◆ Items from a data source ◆
-=-=-
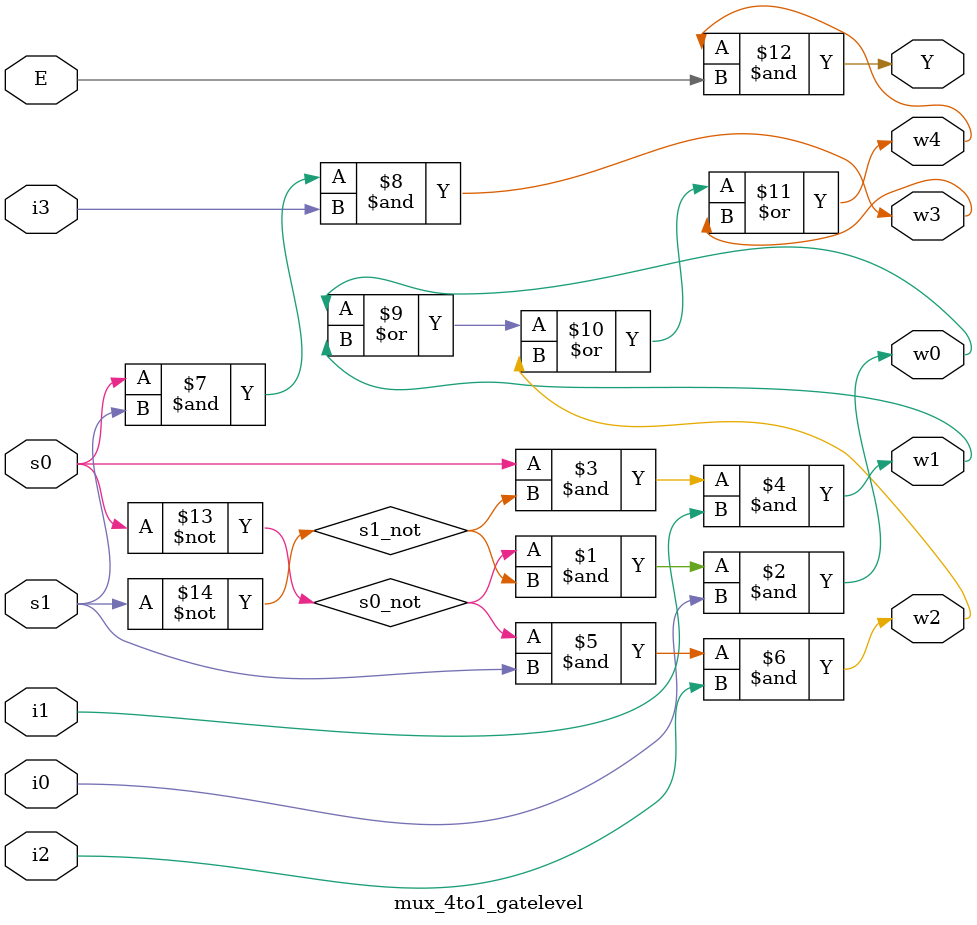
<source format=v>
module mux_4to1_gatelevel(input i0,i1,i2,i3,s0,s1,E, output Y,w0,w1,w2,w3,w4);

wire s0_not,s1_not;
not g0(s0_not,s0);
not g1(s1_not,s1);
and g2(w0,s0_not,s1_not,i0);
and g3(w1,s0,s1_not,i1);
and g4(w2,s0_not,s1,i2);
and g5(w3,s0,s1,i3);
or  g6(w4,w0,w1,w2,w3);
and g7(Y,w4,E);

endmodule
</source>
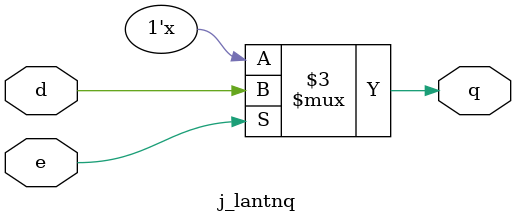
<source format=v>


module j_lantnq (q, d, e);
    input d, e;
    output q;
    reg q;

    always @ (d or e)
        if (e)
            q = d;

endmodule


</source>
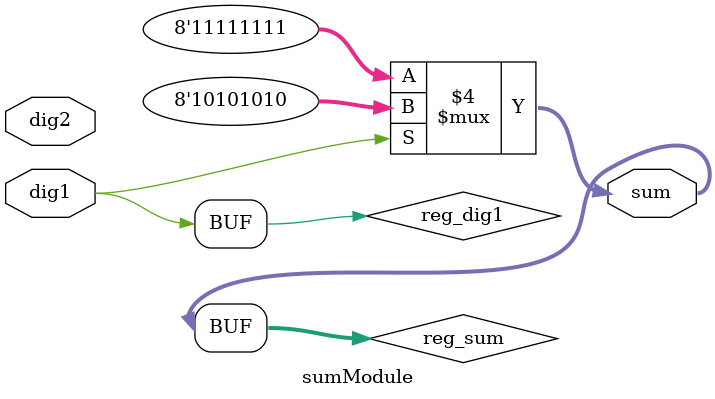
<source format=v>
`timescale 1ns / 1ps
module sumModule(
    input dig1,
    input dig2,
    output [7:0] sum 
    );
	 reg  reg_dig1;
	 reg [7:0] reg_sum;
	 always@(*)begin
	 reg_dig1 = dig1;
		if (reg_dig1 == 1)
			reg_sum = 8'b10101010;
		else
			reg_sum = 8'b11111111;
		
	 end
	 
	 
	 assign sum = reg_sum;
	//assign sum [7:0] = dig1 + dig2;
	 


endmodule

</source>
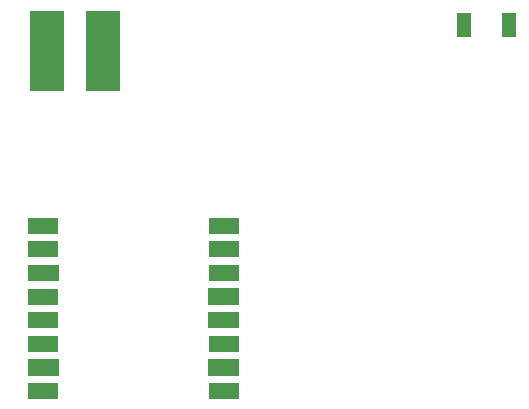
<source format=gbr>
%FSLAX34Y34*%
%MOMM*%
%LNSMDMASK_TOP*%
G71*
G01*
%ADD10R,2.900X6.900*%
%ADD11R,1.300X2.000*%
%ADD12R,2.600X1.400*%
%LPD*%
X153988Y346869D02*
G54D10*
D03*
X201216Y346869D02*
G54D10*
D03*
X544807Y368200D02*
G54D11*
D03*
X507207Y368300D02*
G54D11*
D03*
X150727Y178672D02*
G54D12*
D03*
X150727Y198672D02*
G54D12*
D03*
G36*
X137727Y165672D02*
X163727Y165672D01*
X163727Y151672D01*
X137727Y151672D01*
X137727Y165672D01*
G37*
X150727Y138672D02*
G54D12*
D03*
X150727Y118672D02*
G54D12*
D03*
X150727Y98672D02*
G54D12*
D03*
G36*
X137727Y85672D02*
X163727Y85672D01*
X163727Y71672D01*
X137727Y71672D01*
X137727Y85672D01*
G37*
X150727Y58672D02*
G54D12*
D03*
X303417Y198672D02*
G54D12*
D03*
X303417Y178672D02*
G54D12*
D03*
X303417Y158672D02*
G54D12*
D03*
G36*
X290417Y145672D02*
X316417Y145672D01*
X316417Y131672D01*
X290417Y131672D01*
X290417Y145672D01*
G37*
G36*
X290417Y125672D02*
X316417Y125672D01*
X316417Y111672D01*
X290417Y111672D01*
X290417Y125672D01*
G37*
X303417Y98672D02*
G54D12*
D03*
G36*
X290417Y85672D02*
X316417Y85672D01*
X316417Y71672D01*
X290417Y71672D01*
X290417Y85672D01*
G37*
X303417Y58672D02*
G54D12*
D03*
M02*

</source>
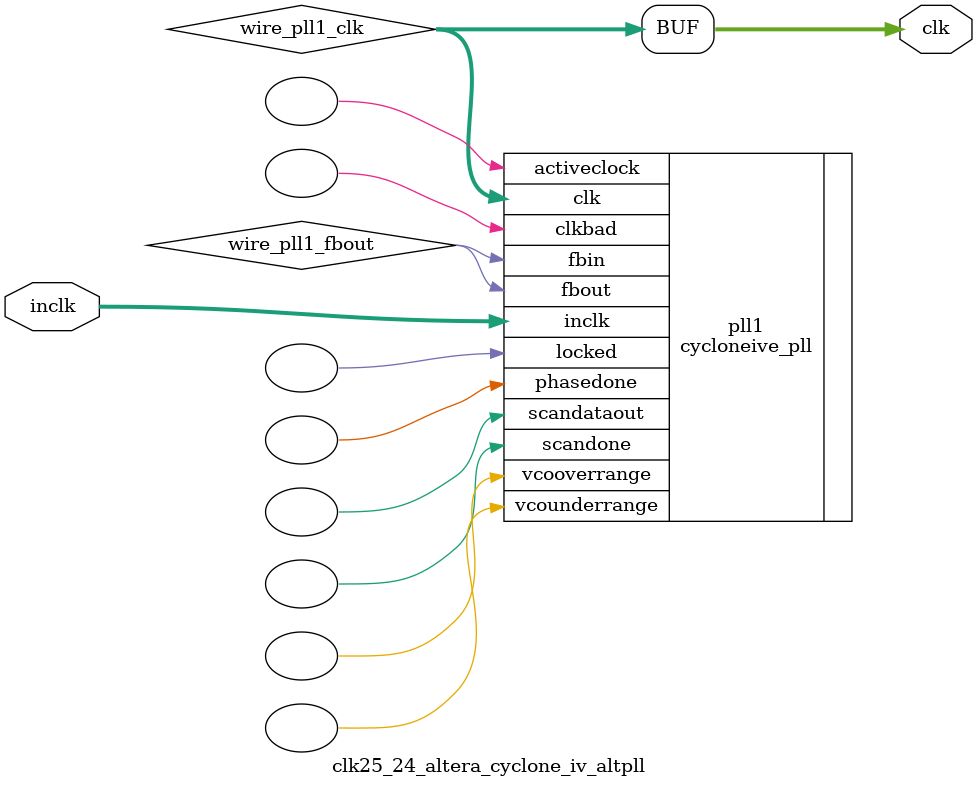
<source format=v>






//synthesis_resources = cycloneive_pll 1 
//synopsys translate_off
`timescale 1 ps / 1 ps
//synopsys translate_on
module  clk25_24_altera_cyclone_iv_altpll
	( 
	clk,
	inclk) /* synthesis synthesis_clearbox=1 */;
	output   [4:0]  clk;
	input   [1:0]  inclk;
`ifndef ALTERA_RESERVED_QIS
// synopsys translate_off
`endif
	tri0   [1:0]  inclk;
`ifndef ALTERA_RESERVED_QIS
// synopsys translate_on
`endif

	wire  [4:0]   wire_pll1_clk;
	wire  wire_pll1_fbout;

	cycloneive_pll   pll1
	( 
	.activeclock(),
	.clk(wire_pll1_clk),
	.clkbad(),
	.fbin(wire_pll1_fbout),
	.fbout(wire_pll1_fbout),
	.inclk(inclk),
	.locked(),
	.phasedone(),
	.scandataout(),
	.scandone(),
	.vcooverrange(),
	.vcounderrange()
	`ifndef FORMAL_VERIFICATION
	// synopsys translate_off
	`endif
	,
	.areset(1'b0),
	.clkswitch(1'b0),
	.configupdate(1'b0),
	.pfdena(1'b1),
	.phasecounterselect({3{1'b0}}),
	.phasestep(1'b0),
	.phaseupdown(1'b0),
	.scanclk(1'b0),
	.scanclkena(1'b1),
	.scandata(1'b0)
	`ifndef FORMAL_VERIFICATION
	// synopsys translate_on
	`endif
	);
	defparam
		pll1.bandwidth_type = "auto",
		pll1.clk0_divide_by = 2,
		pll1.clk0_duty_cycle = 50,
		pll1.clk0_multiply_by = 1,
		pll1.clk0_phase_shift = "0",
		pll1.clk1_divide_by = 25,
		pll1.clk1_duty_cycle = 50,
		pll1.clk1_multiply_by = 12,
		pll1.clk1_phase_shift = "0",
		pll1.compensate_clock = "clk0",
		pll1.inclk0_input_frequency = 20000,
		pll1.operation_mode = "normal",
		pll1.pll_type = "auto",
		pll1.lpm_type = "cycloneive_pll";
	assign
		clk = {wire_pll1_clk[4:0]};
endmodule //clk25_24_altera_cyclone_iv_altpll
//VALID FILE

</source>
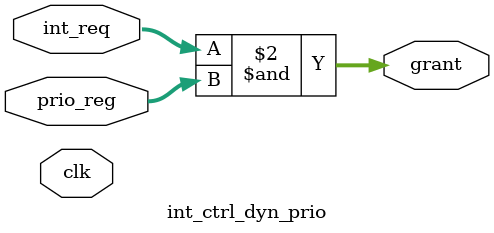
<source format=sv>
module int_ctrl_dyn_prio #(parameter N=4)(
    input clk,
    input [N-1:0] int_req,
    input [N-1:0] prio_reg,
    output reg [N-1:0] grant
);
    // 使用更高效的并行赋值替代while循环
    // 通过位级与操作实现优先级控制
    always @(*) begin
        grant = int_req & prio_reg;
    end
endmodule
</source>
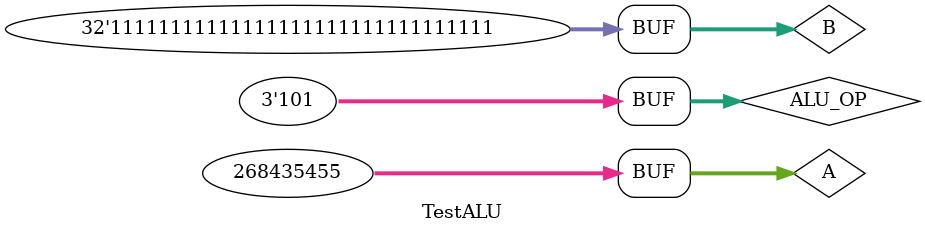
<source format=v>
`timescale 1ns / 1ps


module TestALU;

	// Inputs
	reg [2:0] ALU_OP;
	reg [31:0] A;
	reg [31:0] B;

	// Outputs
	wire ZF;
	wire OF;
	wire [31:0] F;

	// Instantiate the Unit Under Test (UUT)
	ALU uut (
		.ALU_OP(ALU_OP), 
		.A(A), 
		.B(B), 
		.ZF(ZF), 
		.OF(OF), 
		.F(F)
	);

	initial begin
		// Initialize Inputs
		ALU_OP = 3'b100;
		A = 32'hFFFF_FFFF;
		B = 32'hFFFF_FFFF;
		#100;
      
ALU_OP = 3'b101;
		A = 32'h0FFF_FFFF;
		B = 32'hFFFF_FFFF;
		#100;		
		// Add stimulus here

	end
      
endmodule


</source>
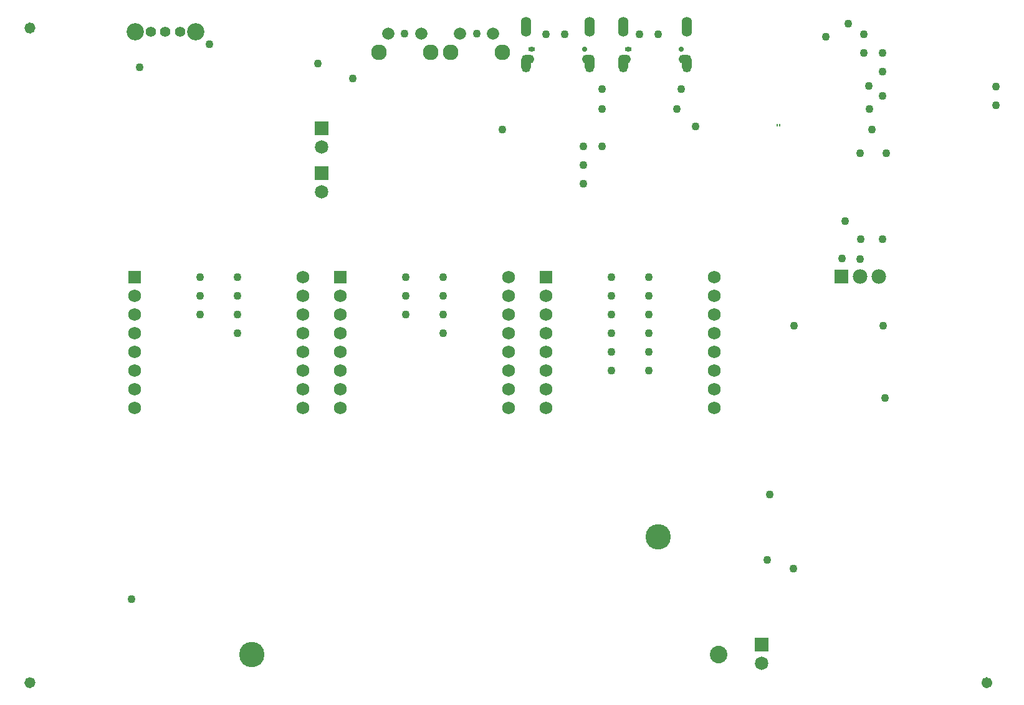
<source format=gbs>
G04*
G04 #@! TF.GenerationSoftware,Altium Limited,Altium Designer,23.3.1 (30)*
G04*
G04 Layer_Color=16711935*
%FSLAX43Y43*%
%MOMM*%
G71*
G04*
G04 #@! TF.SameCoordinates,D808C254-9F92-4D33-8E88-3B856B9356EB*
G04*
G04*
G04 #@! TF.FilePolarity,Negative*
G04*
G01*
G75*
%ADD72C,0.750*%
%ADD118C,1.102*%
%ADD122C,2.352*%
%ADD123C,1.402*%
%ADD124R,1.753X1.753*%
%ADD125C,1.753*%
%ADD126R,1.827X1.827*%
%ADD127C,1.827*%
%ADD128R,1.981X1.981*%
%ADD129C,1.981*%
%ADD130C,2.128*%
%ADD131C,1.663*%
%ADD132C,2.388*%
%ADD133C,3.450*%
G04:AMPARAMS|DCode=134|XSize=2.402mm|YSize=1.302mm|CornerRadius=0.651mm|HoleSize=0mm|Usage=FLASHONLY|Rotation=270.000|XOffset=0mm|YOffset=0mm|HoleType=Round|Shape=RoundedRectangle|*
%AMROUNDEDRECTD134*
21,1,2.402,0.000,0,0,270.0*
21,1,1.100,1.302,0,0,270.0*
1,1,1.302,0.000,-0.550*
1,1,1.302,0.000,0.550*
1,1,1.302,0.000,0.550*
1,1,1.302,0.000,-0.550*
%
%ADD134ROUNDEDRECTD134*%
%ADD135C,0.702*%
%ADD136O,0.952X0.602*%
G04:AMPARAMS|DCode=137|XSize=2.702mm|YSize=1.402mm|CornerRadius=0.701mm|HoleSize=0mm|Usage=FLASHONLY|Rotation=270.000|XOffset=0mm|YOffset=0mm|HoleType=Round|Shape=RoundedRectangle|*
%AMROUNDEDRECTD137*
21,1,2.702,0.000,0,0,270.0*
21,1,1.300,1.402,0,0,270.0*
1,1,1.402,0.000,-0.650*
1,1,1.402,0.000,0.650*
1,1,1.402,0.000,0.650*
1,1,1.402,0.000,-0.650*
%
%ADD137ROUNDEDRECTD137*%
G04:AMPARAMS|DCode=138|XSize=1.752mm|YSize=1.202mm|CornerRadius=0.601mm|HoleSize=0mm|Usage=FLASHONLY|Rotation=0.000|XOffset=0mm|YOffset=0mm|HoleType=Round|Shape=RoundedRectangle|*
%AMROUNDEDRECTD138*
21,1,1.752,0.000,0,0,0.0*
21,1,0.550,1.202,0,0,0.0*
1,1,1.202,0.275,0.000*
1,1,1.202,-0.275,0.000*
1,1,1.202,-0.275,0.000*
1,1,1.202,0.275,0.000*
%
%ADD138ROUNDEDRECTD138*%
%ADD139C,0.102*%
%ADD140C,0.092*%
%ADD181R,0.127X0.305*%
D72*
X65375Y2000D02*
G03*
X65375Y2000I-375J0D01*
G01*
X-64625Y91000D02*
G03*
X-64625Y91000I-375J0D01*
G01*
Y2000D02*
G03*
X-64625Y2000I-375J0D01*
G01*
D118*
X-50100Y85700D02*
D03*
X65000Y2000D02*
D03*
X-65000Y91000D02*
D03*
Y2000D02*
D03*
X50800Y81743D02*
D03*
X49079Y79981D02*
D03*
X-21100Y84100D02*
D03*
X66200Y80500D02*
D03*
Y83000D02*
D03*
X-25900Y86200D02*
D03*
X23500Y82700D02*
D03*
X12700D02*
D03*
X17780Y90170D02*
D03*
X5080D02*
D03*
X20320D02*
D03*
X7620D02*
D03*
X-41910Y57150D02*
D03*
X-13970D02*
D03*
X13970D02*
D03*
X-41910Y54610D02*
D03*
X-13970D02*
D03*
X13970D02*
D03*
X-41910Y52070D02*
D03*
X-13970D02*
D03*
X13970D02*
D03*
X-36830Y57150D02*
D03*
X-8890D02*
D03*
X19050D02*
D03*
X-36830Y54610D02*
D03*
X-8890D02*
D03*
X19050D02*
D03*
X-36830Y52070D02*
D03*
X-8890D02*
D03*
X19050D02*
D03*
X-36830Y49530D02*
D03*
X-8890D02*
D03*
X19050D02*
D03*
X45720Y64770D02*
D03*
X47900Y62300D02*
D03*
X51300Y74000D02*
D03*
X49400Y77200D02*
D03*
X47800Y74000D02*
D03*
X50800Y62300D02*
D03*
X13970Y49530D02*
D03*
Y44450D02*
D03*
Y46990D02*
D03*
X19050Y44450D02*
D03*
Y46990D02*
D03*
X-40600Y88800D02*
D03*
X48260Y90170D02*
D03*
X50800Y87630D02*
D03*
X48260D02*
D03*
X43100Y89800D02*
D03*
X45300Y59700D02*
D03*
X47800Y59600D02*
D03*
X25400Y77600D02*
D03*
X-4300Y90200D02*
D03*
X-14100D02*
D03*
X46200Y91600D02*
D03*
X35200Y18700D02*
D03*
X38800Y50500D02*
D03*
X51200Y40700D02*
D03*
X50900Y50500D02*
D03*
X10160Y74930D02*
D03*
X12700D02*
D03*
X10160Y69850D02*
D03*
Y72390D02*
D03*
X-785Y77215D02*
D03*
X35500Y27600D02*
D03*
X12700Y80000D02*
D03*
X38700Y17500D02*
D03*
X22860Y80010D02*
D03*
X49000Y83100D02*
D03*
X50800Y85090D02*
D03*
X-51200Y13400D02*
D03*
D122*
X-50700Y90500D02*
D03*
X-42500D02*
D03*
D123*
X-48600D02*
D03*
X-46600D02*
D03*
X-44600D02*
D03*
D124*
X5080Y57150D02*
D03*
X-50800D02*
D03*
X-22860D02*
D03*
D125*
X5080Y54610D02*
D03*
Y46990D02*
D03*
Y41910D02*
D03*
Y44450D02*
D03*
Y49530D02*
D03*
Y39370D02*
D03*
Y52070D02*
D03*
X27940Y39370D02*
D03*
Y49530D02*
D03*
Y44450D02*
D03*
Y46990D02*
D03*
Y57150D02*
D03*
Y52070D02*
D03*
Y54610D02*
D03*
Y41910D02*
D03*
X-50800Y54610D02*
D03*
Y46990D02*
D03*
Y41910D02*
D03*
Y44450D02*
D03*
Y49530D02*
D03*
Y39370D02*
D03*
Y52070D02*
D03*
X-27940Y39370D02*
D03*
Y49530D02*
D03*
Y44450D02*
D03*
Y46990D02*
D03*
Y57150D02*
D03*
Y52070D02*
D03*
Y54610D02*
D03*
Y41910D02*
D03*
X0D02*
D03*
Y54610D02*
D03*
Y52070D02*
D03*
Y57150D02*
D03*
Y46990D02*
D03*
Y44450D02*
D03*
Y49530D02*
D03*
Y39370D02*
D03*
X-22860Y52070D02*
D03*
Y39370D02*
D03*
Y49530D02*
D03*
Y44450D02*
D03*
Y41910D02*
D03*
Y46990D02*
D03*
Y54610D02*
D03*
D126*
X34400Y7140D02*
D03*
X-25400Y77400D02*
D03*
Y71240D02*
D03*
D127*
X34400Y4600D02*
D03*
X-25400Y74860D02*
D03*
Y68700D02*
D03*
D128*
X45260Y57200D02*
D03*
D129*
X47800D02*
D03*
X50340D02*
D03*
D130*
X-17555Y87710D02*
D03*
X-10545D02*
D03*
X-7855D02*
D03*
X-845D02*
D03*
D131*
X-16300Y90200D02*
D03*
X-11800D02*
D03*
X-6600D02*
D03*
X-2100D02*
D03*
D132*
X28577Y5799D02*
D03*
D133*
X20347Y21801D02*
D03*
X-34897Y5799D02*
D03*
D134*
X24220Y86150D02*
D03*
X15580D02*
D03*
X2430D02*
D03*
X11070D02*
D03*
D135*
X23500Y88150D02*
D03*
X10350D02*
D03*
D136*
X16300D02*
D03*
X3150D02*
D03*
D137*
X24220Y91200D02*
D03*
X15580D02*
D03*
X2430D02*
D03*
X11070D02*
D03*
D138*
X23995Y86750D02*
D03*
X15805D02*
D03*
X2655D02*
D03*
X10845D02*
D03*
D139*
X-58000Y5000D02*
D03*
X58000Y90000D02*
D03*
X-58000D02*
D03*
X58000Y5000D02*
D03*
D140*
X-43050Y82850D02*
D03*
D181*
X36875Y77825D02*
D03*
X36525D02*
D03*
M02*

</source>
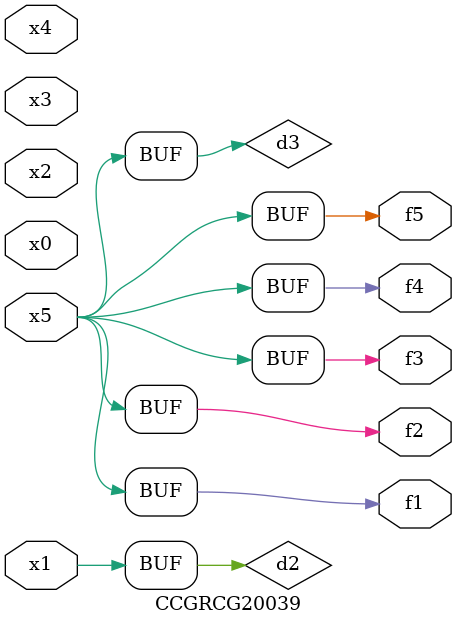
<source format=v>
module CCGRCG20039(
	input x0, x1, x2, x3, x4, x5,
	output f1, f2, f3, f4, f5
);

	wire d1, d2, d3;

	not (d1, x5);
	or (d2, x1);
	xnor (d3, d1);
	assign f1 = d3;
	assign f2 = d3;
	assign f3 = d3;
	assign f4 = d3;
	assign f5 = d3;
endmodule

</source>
-=-=-
◆ PROBLEM ◆
Take the lines from the first line of the entries through the line with "module j_lantnq (q, d, e);", inclusive, and give them again exactly, minus any pictures.

◆ SOLUTION TO THE EXERCISE ◆
<source format=v>
module mux_4to1_gatelevel(input i0,i1,i2,i3,s0,s1,E, output Y,w0,w1,w2,w3,w4);

wire s0_not,s1_not;
not g0(s0_not,s0);
not g1(s1_not,s1);
and g2(w0,s0_not,s1_not,i0);
and g3(w1,s0,s1_not,i1);
and g4(w2,s0_not,s1,i2);
and g5(w3,s0,s1,i3);
or  g6(w4,w0,w1,w2,w3);
and g7(Y,w4,E);

endmodule
</source>
<source format=v>


module j_lantnq (q, d, e);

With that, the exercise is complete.